EXERCISE INSTRUCTIONS
One range is to be output from the listing below, exactly as written: the line with "ENERGY EFFICIENCY" to the line with "FOR A SUSTAINABLE FUTURE", both kept.

RECORDS FOR THIS EXERCISE

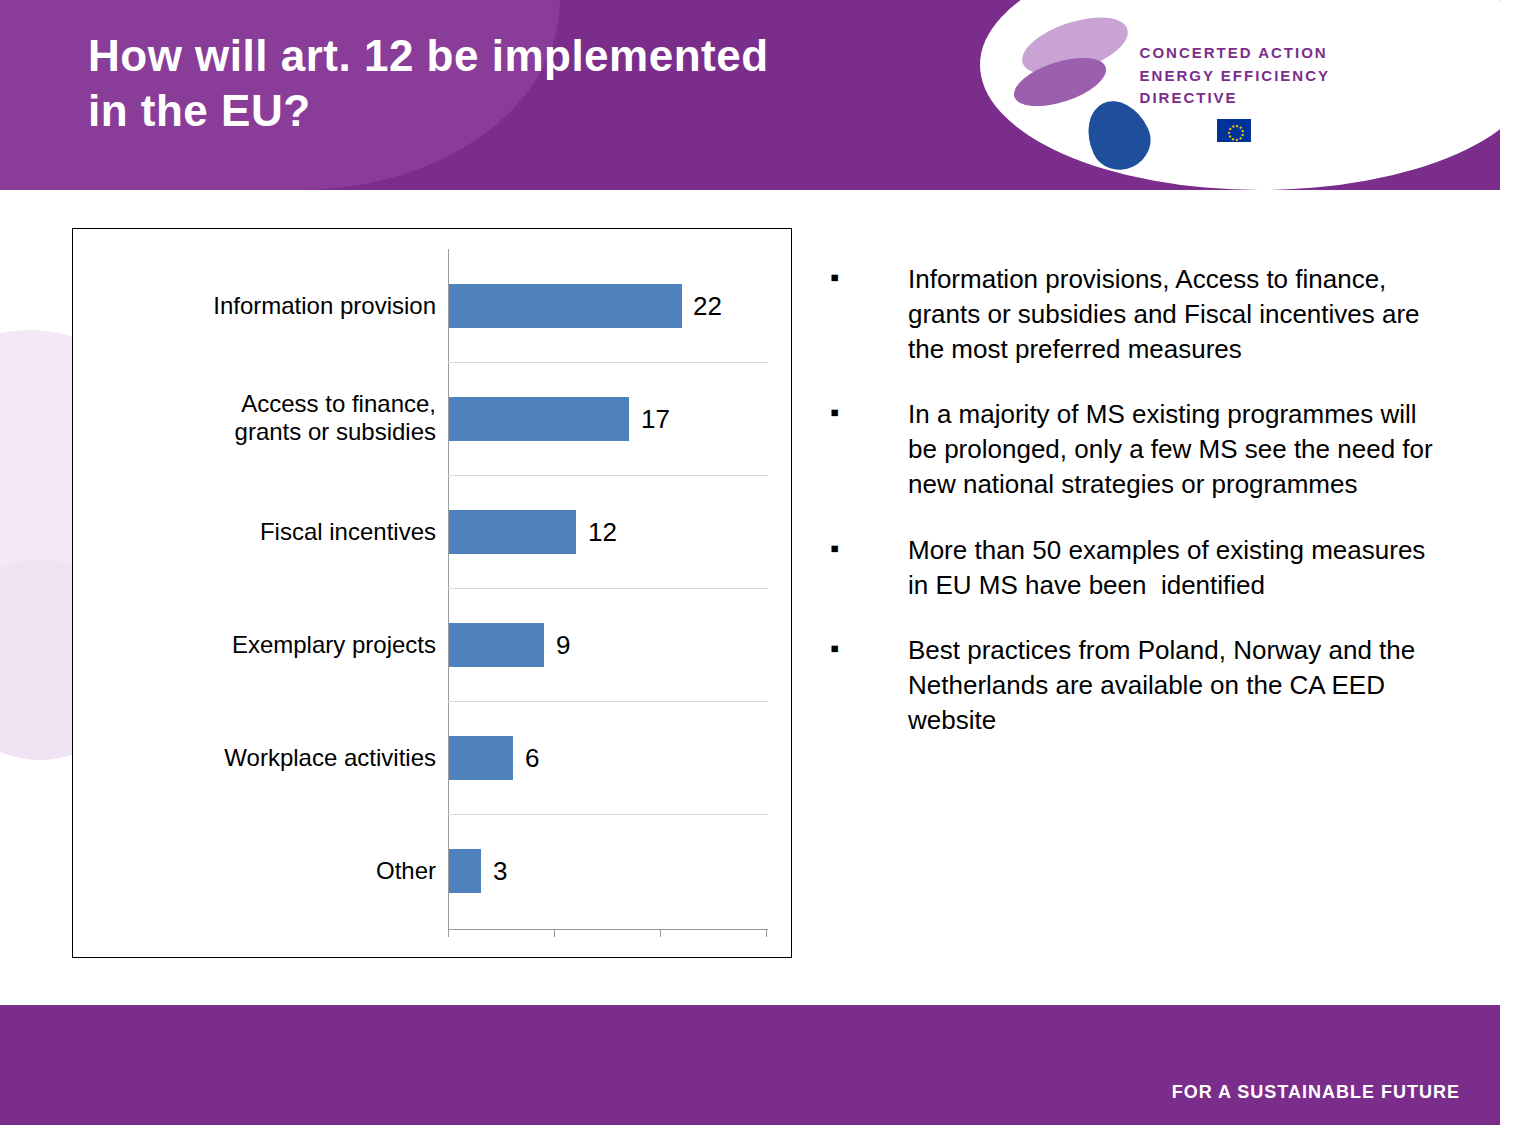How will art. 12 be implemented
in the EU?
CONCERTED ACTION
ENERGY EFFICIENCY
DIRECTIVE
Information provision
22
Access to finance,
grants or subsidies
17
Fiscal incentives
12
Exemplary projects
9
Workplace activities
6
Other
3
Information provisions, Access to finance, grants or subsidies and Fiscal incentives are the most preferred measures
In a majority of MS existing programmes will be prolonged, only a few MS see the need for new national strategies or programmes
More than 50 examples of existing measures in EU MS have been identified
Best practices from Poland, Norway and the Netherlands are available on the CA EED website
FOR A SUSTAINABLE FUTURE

* * *

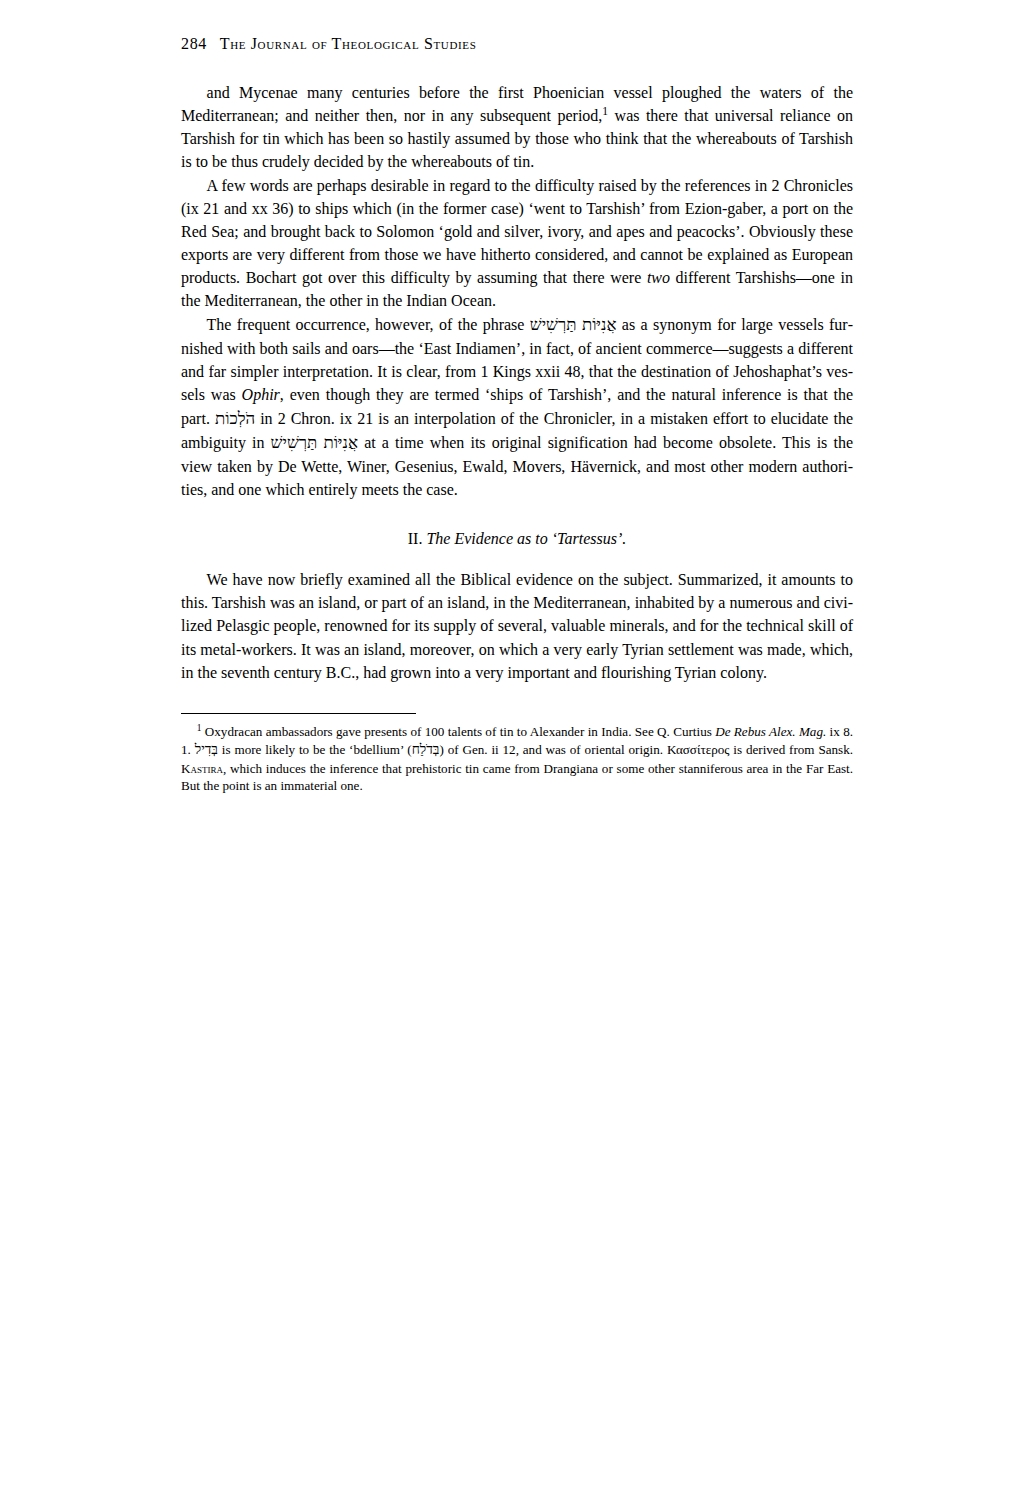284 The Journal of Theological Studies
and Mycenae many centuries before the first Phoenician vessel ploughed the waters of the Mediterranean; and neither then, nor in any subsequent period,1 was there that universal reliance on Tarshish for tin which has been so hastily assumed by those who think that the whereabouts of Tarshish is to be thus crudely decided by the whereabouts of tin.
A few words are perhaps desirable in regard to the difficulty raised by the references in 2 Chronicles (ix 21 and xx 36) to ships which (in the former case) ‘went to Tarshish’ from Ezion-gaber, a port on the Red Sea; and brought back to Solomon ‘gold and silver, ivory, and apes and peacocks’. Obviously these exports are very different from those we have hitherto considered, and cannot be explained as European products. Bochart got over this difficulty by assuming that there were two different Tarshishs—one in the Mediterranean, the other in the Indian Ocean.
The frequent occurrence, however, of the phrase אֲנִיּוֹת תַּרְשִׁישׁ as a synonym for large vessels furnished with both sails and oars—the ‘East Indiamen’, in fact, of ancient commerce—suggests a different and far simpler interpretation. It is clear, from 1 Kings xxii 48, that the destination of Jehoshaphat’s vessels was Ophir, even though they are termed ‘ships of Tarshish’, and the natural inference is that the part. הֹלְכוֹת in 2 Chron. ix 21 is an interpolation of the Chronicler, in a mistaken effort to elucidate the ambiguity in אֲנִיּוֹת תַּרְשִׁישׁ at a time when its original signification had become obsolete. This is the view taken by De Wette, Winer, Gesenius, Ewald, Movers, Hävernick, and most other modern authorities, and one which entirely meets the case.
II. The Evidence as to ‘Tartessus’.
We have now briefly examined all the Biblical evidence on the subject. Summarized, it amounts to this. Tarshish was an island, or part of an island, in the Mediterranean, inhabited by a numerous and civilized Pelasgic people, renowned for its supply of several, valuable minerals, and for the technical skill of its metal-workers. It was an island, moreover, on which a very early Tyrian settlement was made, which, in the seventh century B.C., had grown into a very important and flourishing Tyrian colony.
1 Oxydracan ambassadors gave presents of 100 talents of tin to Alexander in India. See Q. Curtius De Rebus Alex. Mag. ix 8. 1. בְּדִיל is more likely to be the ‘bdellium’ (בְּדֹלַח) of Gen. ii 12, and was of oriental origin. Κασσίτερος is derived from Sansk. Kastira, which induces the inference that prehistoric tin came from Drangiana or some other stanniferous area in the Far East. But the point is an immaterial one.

TASK ANSWER
ENERGY EFFICIENCY
DIRECTIVE
Information provision
22
Access to finance,
grants or subsidies
17
Fiscal incentives
12
Exemplary projects
9
Workplace activities
6
Other
3
Information provisions, Access to finance, grants or subsidies and Fiscal incentives are the most preferred measures
In a majority of MS existing programmes will be prolonged, only a few MS see the need for new national strategies or programmes
More than 50 examples of existing measures in EU MS have been identified
Best practices from Poland, Norway and the Netherlands are available on the CA EED website
FOR A SUSTAINABLE FUTURE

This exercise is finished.